The next morning it rains early, but then the sun comes out, and the ground is all mushy. Grandpa asks Gypsy if she'll get him some worms so he can feed some baby birds she found, but she tells him no way—Woodrow can do that instead.
When Granny and Woodrow go to buy groceries, Gypsy comes over to watch Grandpa doing some handiwork and asks him why a person's appearance is so important.
He asks if someone is poking fun at Woodrow for his crossed eyes and Gypsy says yes. Then Grandpa says that being attractive shouldn't make any difference at all, but for some reason it does to most people.
Then Gypsy says that she doesn't understand why it matters so much to her mother that she have long, beautiful hair.

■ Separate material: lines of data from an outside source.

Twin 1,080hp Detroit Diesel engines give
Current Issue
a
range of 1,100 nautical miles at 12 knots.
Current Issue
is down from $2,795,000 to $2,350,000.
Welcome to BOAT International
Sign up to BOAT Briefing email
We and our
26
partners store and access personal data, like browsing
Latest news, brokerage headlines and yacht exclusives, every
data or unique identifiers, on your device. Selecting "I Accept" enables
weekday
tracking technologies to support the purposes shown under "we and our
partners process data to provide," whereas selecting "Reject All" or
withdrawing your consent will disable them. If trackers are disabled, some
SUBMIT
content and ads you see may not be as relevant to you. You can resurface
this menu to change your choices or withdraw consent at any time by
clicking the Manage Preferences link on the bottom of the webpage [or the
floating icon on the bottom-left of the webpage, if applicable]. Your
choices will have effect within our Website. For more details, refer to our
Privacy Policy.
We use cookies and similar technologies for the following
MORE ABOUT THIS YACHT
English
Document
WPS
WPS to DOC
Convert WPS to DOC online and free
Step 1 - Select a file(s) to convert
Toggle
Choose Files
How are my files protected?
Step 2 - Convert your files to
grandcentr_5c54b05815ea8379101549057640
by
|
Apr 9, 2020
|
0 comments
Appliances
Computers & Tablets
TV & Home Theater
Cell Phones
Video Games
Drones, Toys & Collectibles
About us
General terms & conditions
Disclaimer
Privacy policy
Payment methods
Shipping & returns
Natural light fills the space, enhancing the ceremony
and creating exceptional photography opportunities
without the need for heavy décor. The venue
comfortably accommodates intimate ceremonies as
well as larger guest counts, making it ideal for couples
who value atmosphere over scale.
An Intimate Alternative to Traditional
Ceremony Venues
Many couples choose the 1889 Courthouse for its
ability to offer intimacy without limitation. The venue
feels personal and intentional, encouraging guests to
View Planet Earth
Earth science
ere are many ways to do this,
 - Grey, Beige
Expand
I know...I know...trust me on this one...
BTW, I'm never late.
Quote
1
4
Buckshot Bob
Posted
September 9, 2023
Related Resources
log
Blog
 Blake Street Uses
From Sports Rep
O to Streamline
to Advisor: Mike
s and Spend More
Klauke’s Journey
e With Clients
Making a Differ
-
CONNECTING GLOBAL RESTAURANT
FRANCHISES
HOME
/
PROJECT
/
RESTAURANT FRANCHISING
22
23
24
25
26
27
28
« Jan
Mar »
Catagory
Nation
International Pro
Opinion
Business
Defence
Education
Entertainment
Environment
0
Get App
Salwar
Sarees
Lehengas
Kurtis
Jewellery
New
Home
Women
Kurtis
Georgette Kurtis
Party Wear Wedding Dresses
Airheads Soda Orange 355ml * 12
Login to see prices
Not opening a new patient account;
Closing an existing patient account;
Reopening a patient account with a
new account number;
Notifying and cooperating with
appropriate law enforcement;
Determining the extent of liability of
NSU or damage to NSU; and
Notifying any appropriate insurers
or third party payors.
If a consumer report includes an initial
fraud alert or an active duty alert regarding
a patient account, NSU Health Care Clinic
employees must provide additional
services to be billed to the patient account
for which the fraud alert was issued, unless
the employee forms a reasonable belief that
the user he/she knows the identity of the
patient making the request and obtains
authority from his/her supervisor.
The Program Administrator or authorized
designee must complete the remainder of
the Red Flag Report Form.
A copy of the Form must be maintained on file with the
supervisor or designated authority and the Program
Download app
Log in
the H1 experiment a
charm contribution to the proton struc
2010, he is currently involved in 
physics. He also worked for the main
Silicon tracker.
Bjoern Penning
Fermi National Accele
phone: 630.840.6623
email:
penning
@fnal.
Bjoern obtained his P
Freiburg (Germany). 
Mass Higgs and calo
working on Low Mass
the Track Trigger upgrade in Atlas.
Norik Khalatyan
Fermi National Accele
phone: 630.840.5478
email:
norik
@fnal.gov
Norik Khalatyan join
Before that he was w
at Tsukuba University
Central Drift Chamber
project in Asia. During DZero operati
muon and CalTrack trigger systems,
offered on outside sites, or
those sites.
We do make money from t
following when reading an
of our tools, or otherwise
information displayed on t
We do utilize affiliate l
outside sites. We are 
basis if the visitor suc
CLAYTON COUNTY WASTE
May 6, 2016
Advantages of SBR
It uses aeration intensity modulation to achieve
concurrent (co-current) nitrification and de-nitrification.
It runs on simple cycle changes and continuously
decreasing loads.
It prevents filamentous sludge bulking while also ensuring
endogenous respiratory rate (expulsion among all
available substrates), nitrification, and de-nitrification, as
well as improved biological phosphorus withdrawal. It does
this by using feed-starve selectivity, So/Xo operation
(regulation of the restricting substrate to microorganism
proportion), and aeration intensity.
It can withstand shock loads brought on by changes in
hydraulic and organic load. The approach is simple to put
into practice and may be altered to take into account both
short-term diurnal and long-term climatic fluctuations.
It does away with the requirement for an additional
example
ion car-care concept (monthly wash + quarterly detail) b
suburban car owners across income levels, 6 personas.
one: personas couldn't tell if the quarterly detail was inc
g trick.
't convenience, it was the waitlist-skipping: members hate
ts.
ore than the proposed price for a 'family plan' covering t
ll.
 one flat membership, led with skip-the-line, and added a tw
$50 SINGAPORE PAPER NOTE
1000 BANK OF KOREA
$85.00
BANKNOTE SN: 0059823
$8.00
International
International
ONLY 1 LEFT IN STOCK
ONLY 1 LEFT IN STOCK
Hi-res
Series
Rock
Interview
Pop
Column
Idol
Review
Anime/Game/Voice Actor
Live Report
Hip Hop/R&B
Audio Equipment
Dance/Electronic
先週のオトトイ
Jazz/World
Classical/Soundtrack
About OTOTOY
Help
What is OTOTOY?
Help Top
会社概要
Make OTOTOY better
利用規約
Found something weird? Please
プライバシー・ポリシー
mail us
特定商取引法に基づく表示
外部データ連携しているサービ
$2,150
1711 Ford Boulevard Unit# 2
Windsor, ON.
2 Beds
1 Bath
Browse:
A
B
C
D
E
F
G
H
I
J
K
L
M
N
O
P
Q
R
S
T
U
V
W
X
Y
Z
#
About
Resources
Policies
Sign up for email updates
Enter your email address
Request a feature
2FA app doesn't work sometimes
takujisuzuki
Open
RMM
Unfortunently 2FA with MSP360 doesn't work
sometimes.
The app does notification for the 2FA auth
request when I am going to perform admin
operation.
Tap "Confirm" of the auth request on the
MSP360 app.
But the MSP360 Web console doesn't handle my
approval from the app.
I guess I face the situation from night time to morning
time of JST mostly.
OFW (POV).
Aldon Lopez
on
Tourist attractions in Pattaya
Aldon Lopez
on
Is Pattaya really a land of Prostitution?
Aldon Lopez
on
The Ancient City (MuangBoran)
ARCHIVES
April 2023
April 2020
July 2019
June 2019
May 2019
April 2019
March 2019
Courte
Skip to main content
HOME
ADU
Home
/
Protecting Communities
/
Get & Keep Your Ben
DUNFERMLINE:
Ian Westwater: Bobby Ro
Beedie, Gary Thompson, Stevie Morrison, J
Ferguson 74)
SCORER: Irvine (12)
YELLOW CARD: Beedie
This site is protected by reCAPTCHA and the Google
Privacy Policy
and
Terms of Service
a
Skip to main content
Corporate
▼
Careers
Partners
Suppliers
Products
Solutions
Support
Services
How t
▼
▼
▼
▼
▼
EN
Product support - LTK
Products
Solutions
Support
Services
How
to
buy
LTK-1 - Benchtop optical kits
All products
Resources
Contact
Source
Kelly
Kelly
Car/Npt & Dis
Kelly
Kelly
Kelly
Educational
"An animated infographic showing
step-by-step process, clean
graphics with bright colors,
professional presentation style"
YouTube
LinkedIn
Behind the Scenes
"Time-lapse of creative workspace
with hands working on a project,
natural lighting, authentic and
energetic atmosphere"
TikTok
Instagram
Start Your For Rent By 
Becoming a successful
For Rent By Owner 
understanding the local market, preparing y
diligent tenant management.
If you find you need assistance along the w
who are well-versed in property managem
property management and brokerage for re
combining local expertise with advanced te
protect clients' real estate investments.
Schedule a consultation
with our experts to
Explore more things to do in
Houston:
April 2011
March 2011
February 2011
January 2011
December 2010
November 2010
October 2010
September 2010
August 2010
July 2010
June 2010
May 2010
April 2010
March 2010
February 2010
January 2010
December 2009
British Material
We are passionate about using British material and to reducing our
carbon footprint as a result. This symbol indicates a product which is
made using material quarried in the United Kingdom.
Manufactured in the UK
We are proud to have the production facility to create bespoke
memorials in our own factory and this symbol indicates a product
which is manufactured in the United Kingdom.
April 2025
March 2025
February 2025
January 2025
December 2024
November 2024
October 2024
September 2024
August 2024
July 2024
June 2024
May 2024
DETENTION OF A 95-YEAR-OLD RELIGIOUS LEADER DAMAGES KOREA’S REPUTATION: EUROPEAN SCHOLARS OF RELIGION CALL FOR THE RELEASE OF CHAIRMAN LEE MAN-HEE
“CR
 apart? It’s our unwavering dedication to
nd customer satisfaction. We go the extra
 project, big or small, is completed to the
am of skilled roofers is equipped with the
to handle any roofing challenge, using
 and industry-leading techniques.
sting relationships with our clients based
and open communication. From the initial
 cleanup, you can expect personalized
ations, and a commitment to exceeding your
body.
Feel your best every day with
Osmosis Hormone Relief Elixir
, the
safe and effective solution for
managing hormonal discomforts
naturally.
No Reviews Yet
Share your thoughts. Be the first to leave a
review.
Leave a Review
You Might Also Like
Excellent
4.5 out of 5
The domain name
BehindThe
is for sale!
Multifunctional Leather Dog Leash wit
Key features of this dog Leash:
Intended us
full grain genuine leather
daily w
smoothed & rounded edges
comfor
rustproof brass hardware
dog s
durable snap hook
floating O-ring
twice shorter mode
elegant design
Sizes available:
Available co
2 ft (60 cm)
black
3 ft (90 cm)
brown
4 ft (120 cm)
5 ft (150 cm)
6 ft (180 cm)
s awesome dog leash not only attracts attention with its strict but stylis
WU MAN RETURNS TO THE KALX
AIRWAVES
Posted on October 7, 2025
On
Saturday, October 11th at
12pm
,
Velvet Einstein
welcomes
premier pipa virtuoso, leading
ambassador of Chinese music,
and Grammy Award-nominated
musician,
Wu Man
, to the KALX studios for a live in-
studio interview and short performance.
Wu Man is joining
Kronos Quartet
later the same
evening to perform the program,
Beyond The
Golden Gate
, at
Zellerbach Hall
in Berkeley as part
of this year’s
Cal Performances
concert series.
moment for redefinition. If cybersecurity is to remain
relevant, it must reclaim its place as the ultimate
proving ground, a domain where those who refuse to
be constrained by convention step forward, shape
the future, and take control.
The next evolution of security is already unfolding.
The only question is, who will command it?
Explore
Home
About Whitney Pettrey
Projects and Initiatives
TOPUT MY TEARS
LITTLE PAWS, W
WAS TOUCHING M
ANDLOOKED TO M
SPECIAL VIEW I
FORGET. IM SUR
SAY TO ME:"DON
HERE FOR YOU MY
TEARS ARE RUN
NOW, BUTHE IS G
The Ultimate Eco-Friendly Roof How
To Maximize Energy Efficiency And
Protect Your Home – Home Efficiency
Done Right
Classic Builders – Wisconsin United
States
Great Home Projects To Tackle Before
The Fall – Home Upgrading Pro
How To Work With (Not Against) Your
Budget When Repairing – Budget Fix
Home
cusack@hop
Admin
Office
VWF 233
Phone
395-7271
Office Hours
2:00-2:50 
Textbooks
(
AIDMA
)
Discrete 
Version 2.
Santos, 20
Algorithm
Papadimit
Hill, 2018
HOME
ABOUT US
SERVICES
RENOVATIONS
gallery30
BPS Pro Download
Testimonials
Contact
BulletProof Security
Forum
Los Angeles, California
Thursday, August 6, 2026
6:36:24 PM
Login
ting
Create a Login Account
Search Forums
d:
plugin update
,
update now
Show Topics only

That's when Grandpa drops a bomb: It was her father's idea to have her hair grow out like that. And during his last few weeks of life, Amos asked Love to promise that she'd never cut Gypsy's hair.
This is a huge shock and revelation to Gypsy, and she feels like she's going to start crying again, just like she does whenever anybody starts talking about her father too much.
Grandpa says that Woodrow is a good person, and so is Aunt Belle. Maybe they aren't super physically attractive, but that doesn't make them any less than anybody else.
And he says that Belle only ran away with Everett because she was feeling bad about herself, like she couldn't do any better. She didn't even know him or know what she was getting into when she moved into those lonely hills.
He also says that Gypsy reminds him of Belle because they both play the piano so well. This pleases Gypsy because most people just compliment her on her looks, and it's nice to hear that she's actually skilled at something.
They stopped seeing Belle as much after she married Everett because she was embarrassed about her living situation. She visited every once in a while, but she and Love were never really close again after the whole thing with Amos.
At that point, Gypsy asks Grandpa if he thinks that Uncle Everett had anything to do with Aunt Belle's disappearance. Her grandpa goes silent and starts thinking…
But then they both hear a loud "No!" from across the yard. Woodrow is coming at them and he's livid with them both for even discussing his father like that. He runs away and Gypsy and Grandpa look at each other, both feeling seriously guilty.